++++ Passage provided ++++
# windproof golf umbrella



## vustudent

Hello, I'm a marketing student at the VU University in Amsterdam and I’m doing a market research for windproof golf umbrellas into the United States. 

Is windproofness a usefull benefit for the average golf player? In other words do you still play golf when standard umbrellas are no longer sufficient? Do you think golf players prefer a windproof golf umbrella instead of a normal golf umbrella?

We identified golf players as traditional, do you think golf players are willing to use non-traditional shaped golf umbrella? Do you think golf players are interested in ‘stylish’ / innovative golf umbrellas? 

We've found 5 kinds of windproof golf umbrellas. Do you know any of these brands? Which one do you prefer an why? 

Brandless








$25 - $30 (estimation)
++++ Data lines ++++
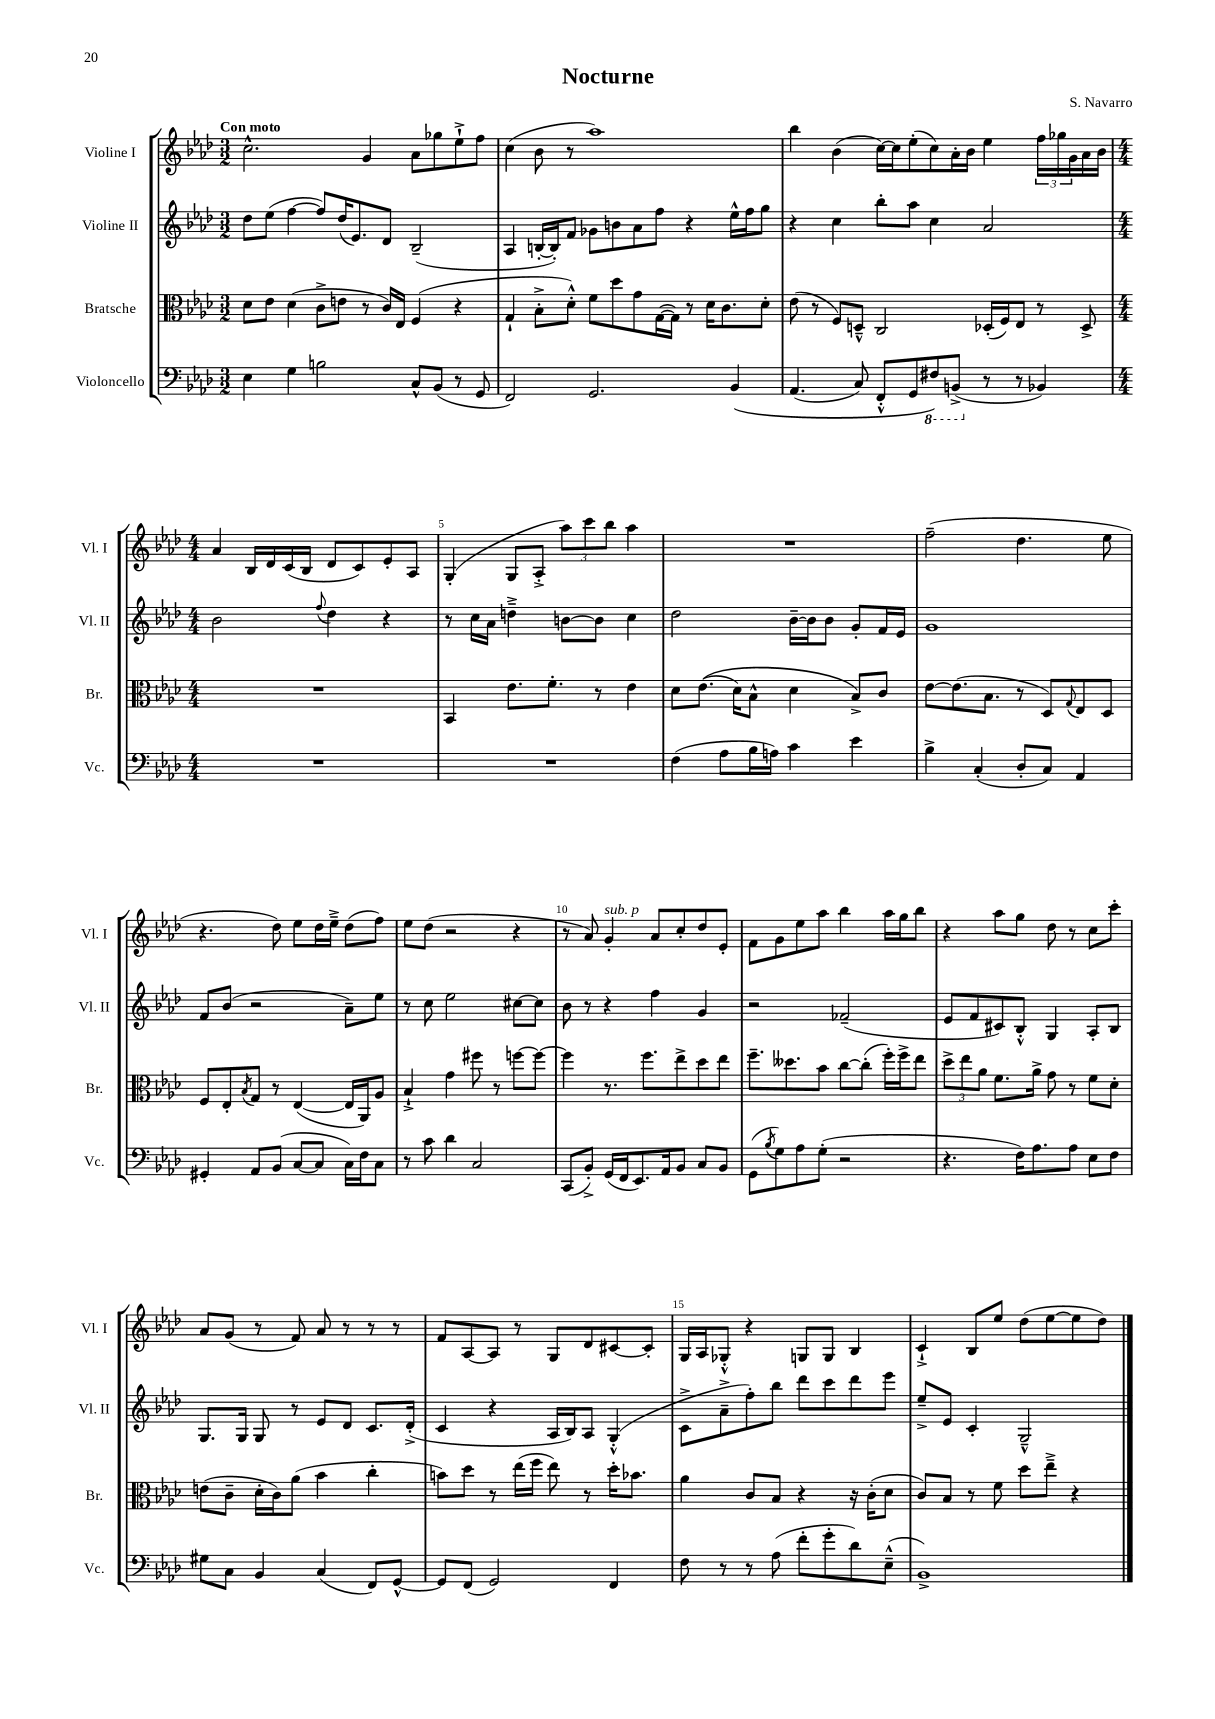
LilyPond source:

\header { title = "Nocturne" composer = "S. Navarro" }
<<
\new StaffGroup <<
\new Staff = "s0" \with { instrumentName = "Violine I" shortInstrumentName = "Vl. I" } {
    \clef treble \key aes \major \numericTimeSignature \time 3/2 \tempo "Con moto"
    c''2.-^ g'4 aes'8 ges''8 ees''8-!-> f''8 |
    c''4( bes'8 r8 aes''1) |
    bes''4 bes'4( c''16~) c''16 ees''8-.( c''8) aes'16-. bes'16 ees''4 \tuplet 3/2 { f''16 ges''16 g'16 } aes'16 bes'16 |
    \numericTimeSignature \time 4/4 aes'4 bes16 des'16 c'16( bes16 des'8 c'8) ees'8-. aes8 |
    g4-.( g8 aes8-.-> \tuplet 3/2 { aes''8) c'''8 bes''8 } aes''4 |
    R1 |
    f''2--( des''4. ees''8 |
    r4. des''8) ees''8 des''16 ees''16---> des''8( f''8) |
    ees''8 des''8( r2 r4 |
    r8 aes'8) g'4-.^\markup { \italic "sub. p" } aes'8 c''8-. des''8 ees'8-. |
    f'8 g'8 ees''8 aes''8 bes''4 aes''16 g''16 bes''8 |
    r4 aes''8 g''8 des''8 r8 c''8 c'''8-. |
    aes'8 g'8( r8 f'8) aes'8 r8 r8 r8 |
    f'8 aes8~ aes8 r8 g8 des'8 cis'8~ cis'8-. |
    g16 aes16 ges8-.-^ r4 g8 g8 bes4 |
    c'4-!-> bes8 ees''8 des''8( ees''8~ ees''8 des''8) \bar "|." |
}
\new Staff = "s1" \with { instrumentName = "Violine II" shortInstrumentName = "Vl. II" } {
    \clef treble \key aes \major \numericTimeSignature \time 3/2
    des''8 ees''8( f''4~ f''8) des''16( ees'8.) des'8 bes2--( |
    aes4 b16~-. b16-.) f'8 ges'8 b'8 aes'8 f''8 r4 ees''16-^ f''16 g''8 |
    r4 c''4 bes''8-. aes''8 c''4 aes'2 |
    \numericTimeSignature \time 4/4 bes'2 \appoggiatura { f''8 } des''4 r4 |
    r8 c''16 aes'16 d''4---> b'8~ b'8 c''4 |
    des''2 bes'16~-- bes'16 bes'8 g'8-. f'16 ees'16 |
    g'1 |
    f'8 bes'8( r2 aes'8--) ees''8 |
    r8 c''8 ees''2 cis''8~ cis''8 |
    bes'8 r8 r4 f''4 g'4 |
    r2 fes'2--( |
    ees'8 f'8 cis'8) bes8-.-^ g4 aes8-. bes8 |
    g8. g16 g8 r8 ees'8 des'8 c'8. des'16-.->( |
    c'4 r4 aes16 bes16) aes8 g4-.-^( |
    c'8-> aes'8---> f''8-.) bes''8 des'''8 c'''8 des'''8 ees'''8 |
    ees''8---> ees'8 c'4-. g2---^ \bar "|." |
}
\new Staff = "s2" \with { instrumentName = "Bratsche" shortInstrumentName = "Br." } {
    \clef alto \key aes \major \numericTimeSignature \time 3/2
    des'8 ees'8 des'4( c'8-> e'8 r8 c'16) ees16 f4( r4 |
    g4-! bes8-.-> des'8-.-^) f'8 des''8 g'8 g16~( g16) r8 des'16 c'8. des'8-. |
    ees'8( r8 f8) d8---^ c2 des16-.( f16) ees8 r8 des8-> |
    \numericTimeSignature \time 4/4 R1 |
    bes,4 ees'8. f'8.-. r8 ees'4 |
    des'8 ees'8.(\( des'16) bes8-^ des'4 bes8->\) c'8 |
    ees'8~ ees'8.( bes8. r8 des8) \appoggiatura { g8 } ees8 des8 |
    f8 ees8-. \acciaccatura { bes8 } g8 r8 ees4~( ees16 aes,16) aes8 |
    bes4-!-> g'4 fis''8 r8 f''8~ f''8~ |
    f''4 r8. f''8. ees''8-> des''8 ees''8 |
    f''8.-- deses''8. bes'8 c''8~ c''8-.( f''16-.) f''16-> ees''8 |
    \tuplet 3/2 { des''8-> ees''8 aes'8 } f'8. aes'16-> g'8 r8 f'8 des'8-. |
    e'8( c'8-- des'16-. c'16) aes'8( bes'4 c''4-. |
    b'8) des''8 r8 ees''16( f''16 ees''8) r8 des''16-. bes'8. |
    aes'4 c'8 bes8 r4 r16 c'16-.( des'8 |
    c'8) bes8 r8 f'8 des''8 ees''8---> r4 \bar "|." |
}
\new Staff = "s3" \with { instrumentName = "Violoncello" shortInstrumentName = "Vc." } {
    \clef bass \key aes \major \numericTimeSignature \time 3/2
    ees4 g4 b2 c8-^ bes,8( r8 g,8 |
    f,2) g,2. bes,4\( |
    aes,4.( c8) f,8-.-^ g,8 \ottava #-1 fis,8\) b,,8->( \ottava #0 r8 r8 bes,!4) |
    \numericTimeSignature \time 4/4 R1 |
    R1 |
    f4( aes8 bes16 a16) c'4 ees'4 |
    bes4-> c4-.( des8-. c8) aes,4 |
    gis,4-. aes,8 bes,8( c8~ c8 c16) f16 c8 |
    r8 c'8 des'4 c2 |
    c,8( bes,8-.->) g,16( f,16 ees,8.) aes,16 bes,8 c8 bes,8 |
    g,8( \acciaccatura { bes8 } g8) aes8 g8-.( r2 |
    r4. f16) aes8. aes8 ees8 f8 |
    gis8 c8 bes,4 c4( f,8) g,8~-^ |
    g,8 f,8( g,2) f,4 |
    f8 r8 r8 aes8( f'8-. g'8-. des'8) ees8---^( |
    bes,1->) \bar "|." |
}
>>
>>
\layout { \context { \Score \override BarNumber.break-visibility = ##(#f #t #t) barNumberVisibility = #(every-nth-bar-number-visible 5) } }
++++
* Stated task 1
Collect every line of the records that contains the string "numericTimeSignature", matching case exactly.
* Stated task 2
Continue the forum post about windproof golf umbrellas from the point where it stops.

* Response 1
    \clef treble \key aes \major \numericTimeSignature \time 3/2 \tempo "Con moto"
    \numericTimeSignature \time 4/4 aes'4 bes16 des'16 c'16( bes16 des'8 c'8) ees'8-. aes8 |
    \clef treble \key aes \major \numericTimeSignature \time 3/2
    \numericTimeSignature \time 4/4 bes'2 \appoggiatura { f''8 } des''4 r4 |
    \clef alto \key aes \major \numericTimeSignature \time 3/2
    \numericTimeSignature \time 4/4 R1 |
    \clef bass \key aes \major \numericTimeSignature \time 3/2
    \numericTimeSignature \time 4/4 R1 |

* Response 2
GustBuster








$49,95

Mibrella








$79,95

Blunt








$90 - $110 (estimation)


----------



## vustudent

Senz








$90 - $110 (estimation)

(only 4 images per post)


----------



## Surtees

I wouldnt use the Mibrella it looks to big and bulky and very yellow! but all the others I dont see a reason why not I think I would prefer a wind and rain proof umbrella. I dont use an umbrella often but I always carry one. I also like an umbrella to have a UV rating as I use mine for sun protection as much as I use it for rain.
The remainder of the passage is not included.